*Work to be completed:* Below are entries with pictures in them. Output exactly the lines starting at the line with "38: (744, 172, 16.86)" and ending at the line with "43: (361, 355, 5.57)", both included, but not the pictures.

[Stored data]
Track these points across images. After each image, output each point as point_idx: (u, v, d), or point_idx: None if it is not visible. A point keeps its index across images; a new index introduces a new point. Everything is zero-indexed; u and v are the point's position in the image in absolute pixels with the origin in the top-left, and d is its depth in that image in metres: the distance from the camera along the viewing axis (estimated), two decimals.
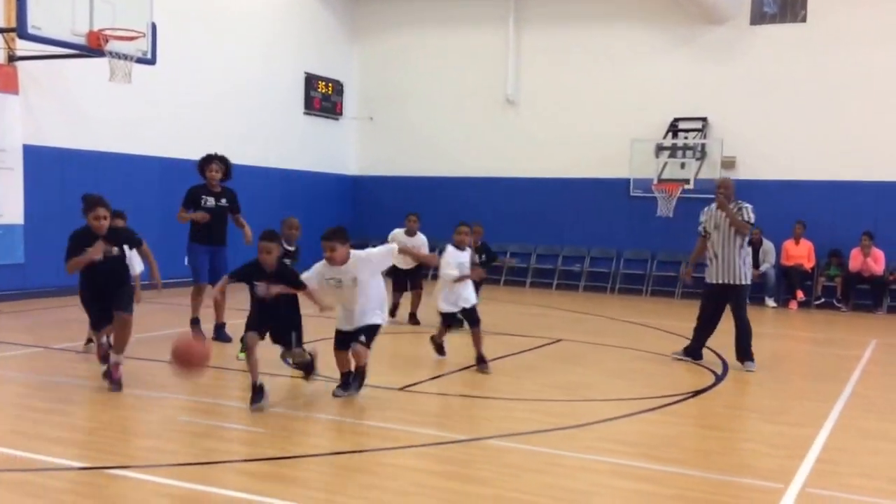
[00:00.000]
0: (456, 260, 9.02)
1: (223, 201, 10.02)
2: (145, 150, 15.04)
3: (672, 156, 17.50)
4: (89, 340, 8.95)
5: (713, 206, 9.59)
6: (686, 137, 17.58)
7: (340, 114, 20.12)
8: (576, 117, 18.46)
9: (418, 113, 19.89)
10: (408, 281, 12.17)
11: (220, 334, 9.90)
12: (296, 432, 6.38)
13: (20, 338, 10.09)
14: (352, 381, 7.28)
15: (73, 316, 11.86)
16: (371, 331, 7.20)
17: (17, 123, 12.94)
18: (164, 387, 7.59)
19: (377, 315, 7.20)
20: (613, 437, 6.47)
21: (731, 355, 9.61)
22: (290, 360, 7.75)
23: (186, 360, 6.26)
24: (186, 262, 9.94)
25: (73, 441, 6.03)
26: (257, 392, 6.84)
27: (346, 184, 20.33)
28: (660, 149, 17.56)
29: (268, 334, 7.14)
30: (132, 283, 7.86)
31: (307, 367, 7.54)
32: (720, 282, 9.43)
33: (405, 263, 12.00)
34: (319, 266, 7.14)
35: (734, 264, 9.37)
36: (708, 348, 9.85)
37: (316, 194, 18.95)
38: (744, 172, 16.86)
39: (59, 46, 11.77)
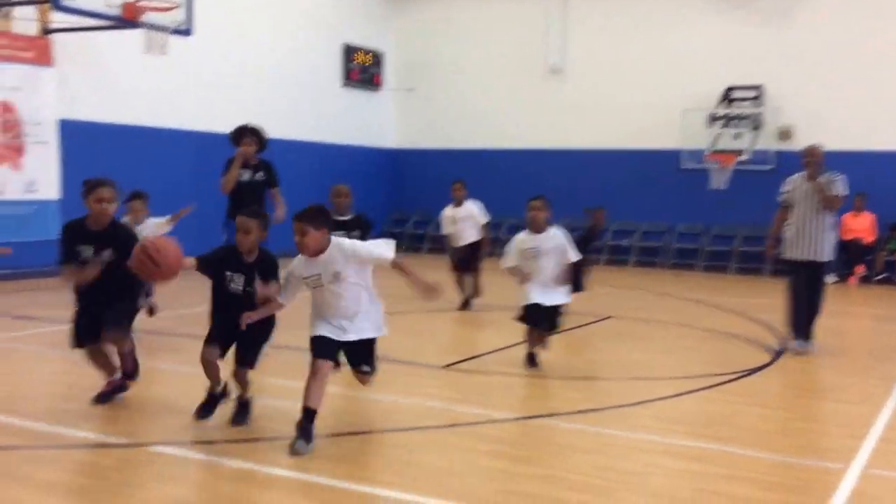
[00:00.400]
0: (519, 247, 7.45)
1: (259, 175, 9.46)
2: (181, 123, 14.87)
3: (726, 125, 17.00)
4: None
5: (797, 176, 8.91)
6: (741, 106, 17.01)
7: (379, 85, 19.79)
8: (623, 86, 17.95)
9: (460, 83, 19.49)
10: (464, 261, 11.09)
11: None
12: (340, 411, 6.14)
13: (61, 314, 9.94)
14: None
15: None
16: (371, 351, 5.65)
17: (51, 97, 12.81)
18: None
19: (378, 327, 5.55)
20: (667, 415, 6.20)
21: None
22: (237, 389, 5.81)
23: (150, 270, 5.14)
24: (224, 240, 9.60)
25: (119, 417, 5.89)
26: (206, 404, 5.74)
27: (385, 157, 20.03)
28: (713, 118, 17.06)
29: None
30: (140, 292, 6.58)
31: (243, 409, 5.77)
32: (803, 258, 8.73)
33: (458, 239, 11.14)
34: (297, 261, 5.42)
35: (820, 239, 8.69)
36: (768, 325, 9.40)
37: (354, 168, 18.60)
38: (802, 142, 16.14)
39: (93, 18, 11.59)
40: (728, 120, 16.99)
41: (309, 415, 5.16)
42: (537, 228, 7.42)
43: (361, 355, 5.57)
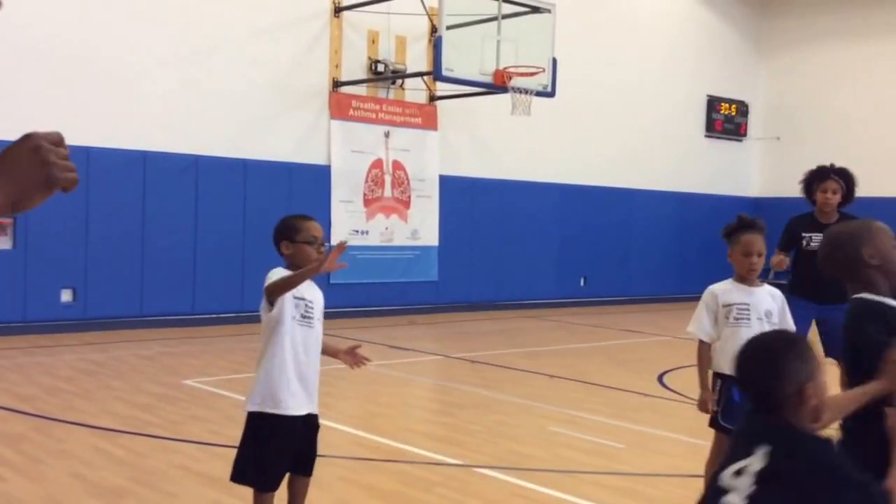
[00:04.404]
0: None
1: None
2: (544, 177, 15.93)
3: None
4: None
5: None
6: None
7: (744, 135, 19.56)
8: None
9: (829, 130, 18.68)
10: None
11: None
12: (653, 451, 6.49)
13: (427, 346, 11.30)
14: None
15: (476, 329, 13.01)
16: None
17: (435, 156, 14.49)
18: (540, 397, 8.14)
19: None
20: None
21: None
22: None
23: None
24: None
25: (453, 440, 6.60)
26: None
27: (747, 206, 19.59)
28: None
29: None
30: None
31: None
32: None
33: None
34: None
35: None
36: None
37: (713, 216, 18.50)
38: None
39: (468, 86, 12.98)
40: None
41: None
42: None
43: None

*Written answer:*
38: (744, 172, 16.86)
39: (59, 46, 11.77)
[00:00.400]
0: (519, 247, 7.45)
1: (259, 175, 9.46)
2: (181, 123, 14.87)
3: (726, 125, 17.00)
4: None
5: (797, 176, 8.91)
6: (741, 106, 17.01)
7: (379, 85, 19.79)
8: (623, 86, 17.95)
9: (460, 83, 19.49)
10: (464, 261, 11.09)
11: None
12: (340, 411, 6.14)
13: (61, 314, 9.94)
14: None
15: None
16: (371, 351, 5.65)
17: (51, 97, 12.81)
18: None
19: (378, 327, 5.55)
20: (667, 415, 6.20)
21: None
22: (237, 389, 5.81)
23: (150, 270, 5.14)
24: (224, 240, 9.60)
25: (119, 417, 5.89)
26: (206, 404, 5.74)
27: (385, 157, 20.03)
28: (713, 118, 17.06)
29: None
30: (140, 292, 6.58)
31: (243, 409, 5.77)
32: (803, 258, 8.73)
33: (458, 239, 11.14)
34: (297, 261, 5.42)
35: (820, 239, 8.69)
36: (768, 325, 9.40)
37: (354, 168, 18.60)
38: (802, 142, 16.14)
39: (93, 18, 11.59)
40: (728, 120, 16.99)
41: (309, 415, 5.16)
42: (537, 228, 7.42)
43: (361, 355, 5.57)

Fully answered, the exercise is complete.